Based on the Society of Professional Journalists (SPJ) Ethics Codes, there are a few "encouraging" words that they believe are the right way for media to approach news. Based on these ethics, questions always arise on certain topics in the news. In particular, a story came out a couple of days ago about the children who were washed up from shore. This version of the story, in particular caught my eye.
This story is one of the first to come up when searching through Google, and I can bet that it is because of the way the story is written and the pictures used. The first picture you see is of a boy that is smiling next to another young boy who you assume is his brother.

The body of a 2-year-old boy who washed ashore in Turkey has been identified as Aylan Kurdi, seen here on the left with his brother, Galip. Their mother, Rehen, also died, Fin Donnelly, a member of the Canadian Parliament, told CNN partner CTV. The boys' aunt, Tima Kurdi, who lives in Canada, posted this image to Facebook.
You see that there are four photos but the next one is black and says "warning" in big red letters. Because of this you are not confused about what you are going to see next. There is no surprise at all. In the SPJ's Preamble to their Ethics Code they state, "ethical journalism strives to ensure the free exchange of information that is accurate, fair, and thorough". I believe this article does exactly this. 

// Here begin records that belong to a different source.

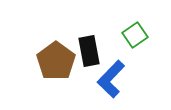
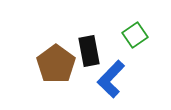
brown pentagon: moved 3 px down
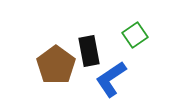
brown pentagon: moved 1 px down
blue L-shape: rotated 12 degrees clockwise
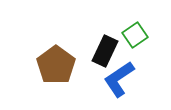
black rectangle: moved 16 px right; rotated 36 degrees clockwise
blue L-shape: moved 8 px right
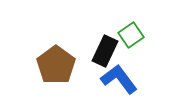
green square: moved 4 px left
blue L-shape: rotated 87 degrees clockwise
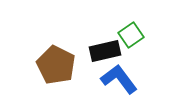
black rectangle: rotated 52 degrees clockwise
brown pentagon: rotated 9 degrees counterclockwise
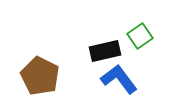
green square: moved 9 px right, 1 px down
brown pentagon: moved 16 px left, 11 px down
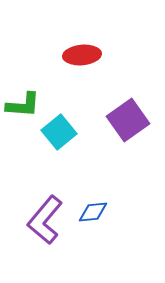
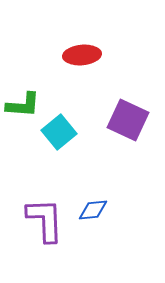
purple square: rotated 30 degrees counterclockwise
blue diamond: moved 2 px up
purple L-shape: rotated 138 degrees clockwise
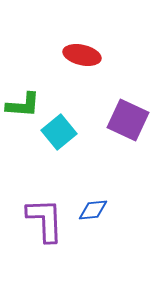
red ellipse: rotated 18 degrees clockwise
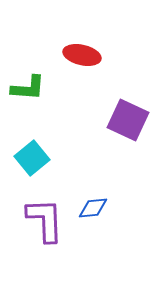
green L-shape: moved 5 px right, 17 px up
cyan square: moved 27 px left, 26 px down
blue diamond: moved 2 px up
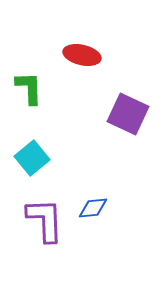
green L-shape: moved 1 px right; rotated 96 degrees counterclockwise
purple square: moved 6 px up
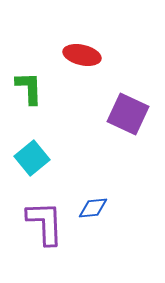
purple L-shape: moved 3 px down
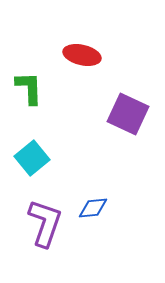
purple L-shape: rotated 21 degrees clockwise
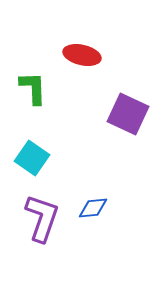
green L-shape: moved 4 px right
cyan square: rotated 16 degrees counterclockwise
purple L-shape: moved 3 px left, 5 px up
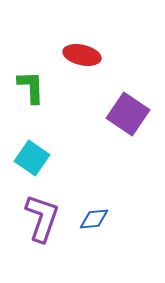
green L-shape: moved 2 px left, 1 px up
purple square: rotated 9 degrees clockwise
blue diamond: moved 1 px right, 11 px down
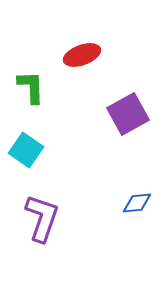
red ellipse: rotated 33 degrees counterclockwise
purple square: rotated 27 degrees clockwise
cyan square: moved 6 px left, 8 px up
blue diamond: moved 43 px right, 16 px up
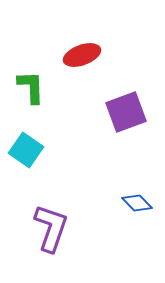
purple square: moved 2 px left, 2 px up; rotated 9 degrees clockwise
blue diamond: rotated 52 degrees clockwise
purple L-shape: moved 9 px right, 10 px down
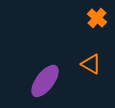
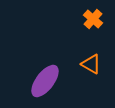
orange cross: moved 4 px left, 1 px down
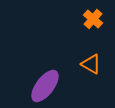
purple ellipse: moved 5 px down
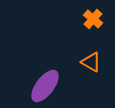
orange triangle: moved 2 px up
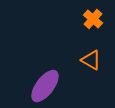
orange triangle: moved 2 px up
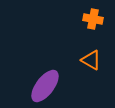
orange cross: rotated 30 degrees counterclockwise
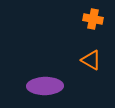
purple ellipse: rotated 52 degrees clockwise
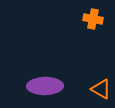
orange triangle: moved 10 px right, 29 px down
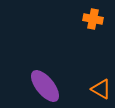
purple ellipse: rotated 52 degrees clockwise
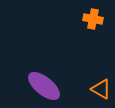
purple ellipse: moved 1 px left; rotated 12 degrees counterclockwise
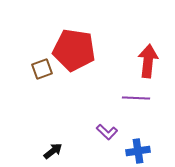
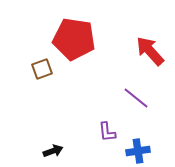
red pentagon: moved 11 px up
red arrow: moved 2 px right, 10 px up; rotated 48 degrees counterclockwise
purple line: rotated 36 degrees clockwise
purple L-shape: rotated 40 degrees clockwise
black arrow: rotated 18 degrees clockwise
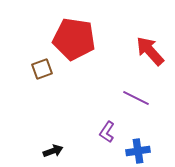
purple line: rotated 12 degrees counterclockwise
purple L-shape: rotated 40 degrees clockwise
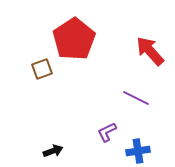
red pentagon: rotated 30 degrees clockwise
purple L-shape: rotated 30 degrees clockwise
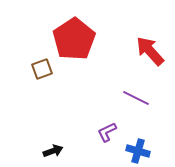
blue cross: rotated 25 degrees clockwise
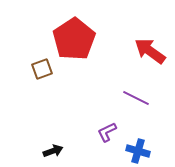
red arrow: rotated 12 degrees counterclockwise
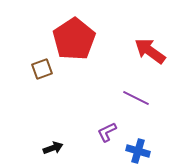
black arrow: moved 3 px up
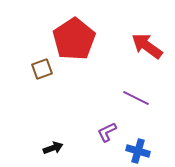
red arrow: moved 3 px left, 5 px up
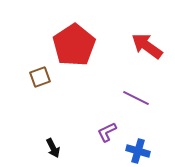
red pentagon: moved 6 px down
brown square: moved 2 px left, 8 px down
black arrow: rotated 84 degrees clockwise
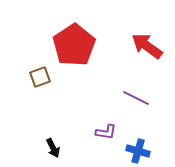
purple L-shape: moved 1 px left; rotated 145 degrees counterclockwise
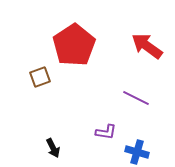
blue cross: moved 1 px left, 1 px down
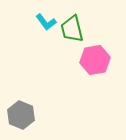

On the contrary, another story was published by the guardian and the first photo shown when you click on the link is of the officer holding the boy. Above the photo there is a warning, but by the time you read that you have already seen the photo. To coincide with the SPJ Ethics Codes, there is a debate here between the two articles. Did either of them really do anything wrong? Or are they just both following the first principle from the ethics codes; seek truth and report it. The other three principles, "minimize harm, act independently, and be accountable and transparent", are there to act as other questions that should arise when a story does. Each of these principles have their own part in figuring out what exactly the public needs to know about a story. Is not showing the photo of the little boy laying by the beach really minimizing harm? Would it be more useful to use so that you as a writer can report the full truth? All of these questions should arise for any writer of the press.
Personally, I believe the CNN article published their piece in a better way, but I know that others would argue. There is always the debate of using the "shock value" in which the news will shock the public with something that happened in hopes of making sure it doesn't happen again. Although, I would still state my case and say that there is a way to shock the public, but still be able to keep in mind the families of the people who were killed. There is no need to start with a photo that is not necessary for the story other than to horrify the readers. Words can describe the loss of the family and the stature in which the world is at after this event has happened. And just as CNN had done, you can keep the photos in there to report the truth, just as long as there is a warning for the readers.